Any text can be changed to a built in style. Styles live on the Home tab, Styles group. You will see a limited number of styles displayed (depending on your screen size and resolution).

Click the More button at the bottom right of the group to see a bigger list and roll your mouse over each to see the effects. As you select Heading (or other) styles, they will move to the front of the list on the Ribbon.

The Title and Heading Styles are Paragraph, not Character Styles, so you don’t need to select all of the text to apply a style. Just click anywhere in the paragraph (or heading), and click on the style desired.

Modify a Style with One Click

Let’s say you applied Heading 2 to multiple areas of the document but then decide you want a different font size and color for that heading level:

  • Choose and format any Heading 2 the way you would like it to look
  • Select it and right click over that heading name in the Styles group. The icon will have a border showing it is the selected style.
  • Choose Update (style name) to Match Selection, and Yahtzee, every style with that name is automatically updated and that formatting will be applied from now on to that heading level.

Design Sets – Professional Formatting with a Click

You finished your document and then wonder if you could have a little fancier look to the whole thing without re-inventing the wheel. Again, yes you can! After applying Styles, you can change the overall look and fonts of all the styles in your document with a single click using Design Sets.

  • Click in a heading in your document.
  • Click the Design tab and the More button in the Document Formatting
  • Mouse over all the options in the group to see the effects how each of your heading styles would look in that set.
  • Click on desired Style and it is set for your whole document, and so are you!
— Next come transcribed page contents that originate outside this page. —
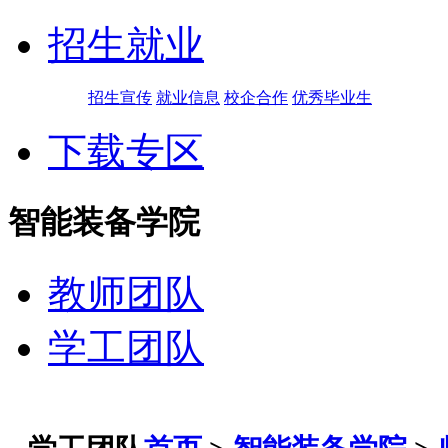
招生就业
招生宣传
就业信息
校企合作
优秀毕业生
下载专区
智能装备学院
教师团队
学工团队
Use the Navigation Pane to whip through a long document

Another benefit of Styles is fast navigation and drag and drop rearranging of headings and paragraphs:

  • Display Navigation Pane by clicking View tab/Show group/Navigation Pane (See below for shortcut).
  • The Navigation Pane displays at left of your document and you can click on headings to jump there.
  • Collapse and expand heading levels by clicking the arrows at left of heading names.

Change the order or paragraphs or sections by just dragging the heading in the Navigation Pane to desired location and your document is changed accordingly, i.e., You need a heading on Page 6 to be on Page 4, collapse headings and drag it there, or need your headings in alpha order…Drag and drop to the rescue!

Styles for Bullets and Numbering Lists

Don’t stop with your headings and paragraph styles, You can also create customized multiple level number or bullet styles using the drop down arrow on those icons in the Paragraph group on the Home tab and choosing Define New…, customize as desired and they will be added to the Styles Gallery.

Smart Status Bar tricks for Navigation:

In Word 2013 and above, click the Page number on the Status Bar and Navigation Pane instantly displays!

If you have Section numbers displayed on the Status Bar, clicking that displays the Find and Replace dialog box at the Go To tab. (Word versions prior to 2013, display this also when clicking the Page number).

Remove Style Formatting

There may become a time when you want to totally remove all those styles from your document (or from the one that you inherited from a style-crazy person), and return it to Word’s default font and size:

  • Press CTRL A to select the entire document.
  • Click on the Normal icon in the Styles group on the Home tab and all your text will now be Calibri (Body text), 11.

Note:  if you have formatted text without Styles,  just press CTRL + SPACEBAR to convert to default text.

See, I told, you easy-peasy. Now go out and take control over that Word document!

P.S. All that being said, be aware that Styles are very powerful but also complex. Keep it simple if Styles are new to you because a lot of playing can produce some confusing results as Word tracks every change you make to a style as an additional style. Start with using the built in Styles and using the various benefits as outlined in this post. That might be all you ever want or need.